I didn't know Wayne, so I thought it better to let you hear from someone who did, someone who can properly convey just what kind of void his death leaves. Dan Sapen is a faithful reader of the website I edit, TheSweetScience.com. Clinical psychologist/psychotherapist Sapen, who is awaiting the publication of his book "Freud's Lost Chord" this summer, attended the viewing and service for Wayne on Saturday on Long Island.
"I've heard that Irish wakes could be pretty boisterous and celebratory - the funeral was a full house, standing room only, divided between old family and friends, IBF officials and colleagues, trainees and sparring partners from the gym. More laughter and loving cross-talk than tears and lamenting. The priest and various friends who stood to offer testimonials told, one and all, about Wayne's triumph over personal darkness and tragedy, his unfailing sense of humor, his dedication to the happiness and comfort of friends, strangers, and the elderly he served throughout his career as a counselor; they spoke of a man in love with boxing, who didn't give a damn about the egos and politics of the boxing world, and whose main goal as a referee was "to protect the fighters as if nothing else matters." People spoke of his combined traits of fierce principle and light-heartedness, his ability to find the best and funniest and warmest aspects of any situation. Wayne was described as a man who, more than most, lived life to the fullest, not in the cliched sense we use when we want to comfort ourselves that the deceased had an OK life, but in recognition of a guy who lived the extremes without backing off or losing his decency. "Strength, persistence, and tenderness" were words used in combination, several times.

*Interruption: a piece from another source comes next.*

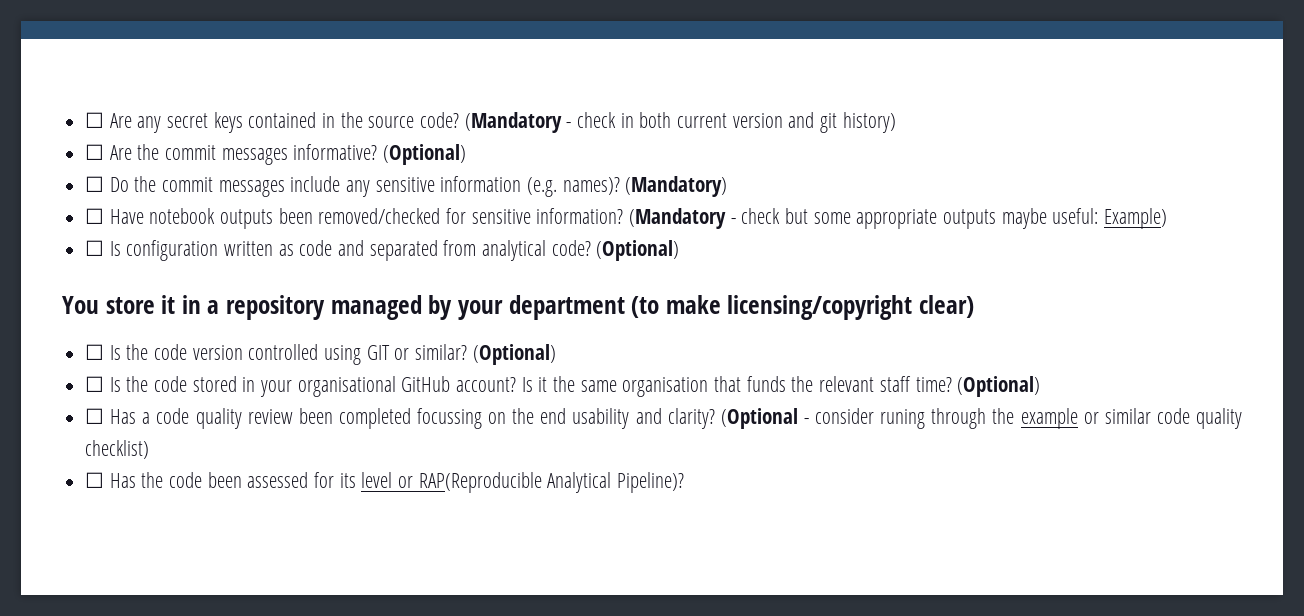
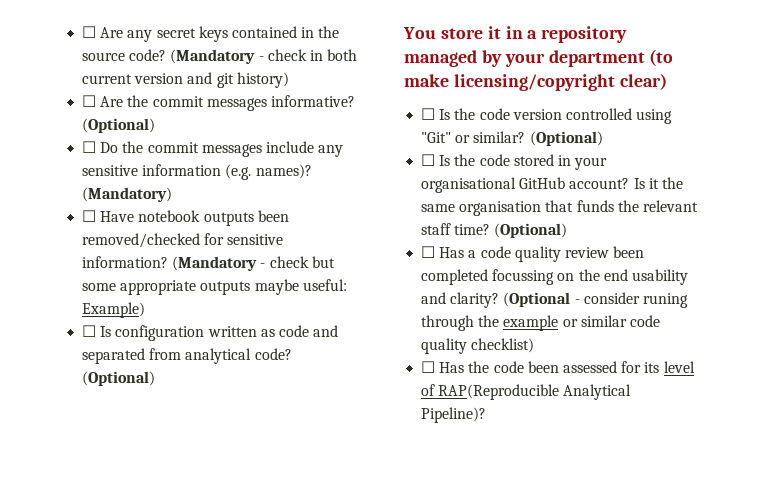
[366,345,390,360] GIT -> [421,132,452,143] "Git"
[398,476,414,488] or -> [421,384,436,396] of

As for me, I met Wayne barely two years ago when I got back into boxing after decades away. I knew of his refereeing work - no sense in my re-hashing that. We hit it off right away, after Randy Gordon introduced us - I also work with the elderly, and we found plenty of common values, including the ability to make each other laugh. We spoke several times a week, ate and drank together, confided like friends who've known each other their whole lives, worked out, sparred a little (though Wayne, strong as an ox, was already kind of tentative in the ring, having gone through bypass surgery not long before). I was privileged to meet and start to get to know his son, Ryan, a very cool guy and good southpaw heavyweight, and his lovely and warm-hearted daughter, Jackie. He invited me to join him and ref Charlie Fitch at the IBF convention in Vegas, and made me feel like a boxing insider, telling exaggerated stories of my re-discovered ring prowess, involving me in all the social and professional activities, and encouraging me forcefully to train for the masters tournament he seemed sure I could compete well in. He spoke with humor and humility about his own boxing ability, admitting that he was a much better gym fighter than competitive pro; but the guy was, you could still see, at 63, still a formidable athlete. Most of all, Wayne was, in a short time, an easy and true friend, with no BS, no fear of sentimentality, who spoke his mind and his heart in ways that humbled me and inspired me to loosen up and take life less seriously, and at the same time, to value friendship more directly and warmly than I've had much of a chance to in my adult life. At his funeral, I was surrounded by more than a hundred people, all of whom seemed to have had the same experience of him as a genuinely good man who serves as an example of how to live well, honestly, and fully. One friend paraphrased Wayne paraphrasing President Barack Obama, that the measure of a man is not in money, power, or the respect granted him, but the love and respect he shows for others. About Wayne's success in this regard, the whole room was unanimous. I will miss my friend, but life is better because of the short time I had to know him."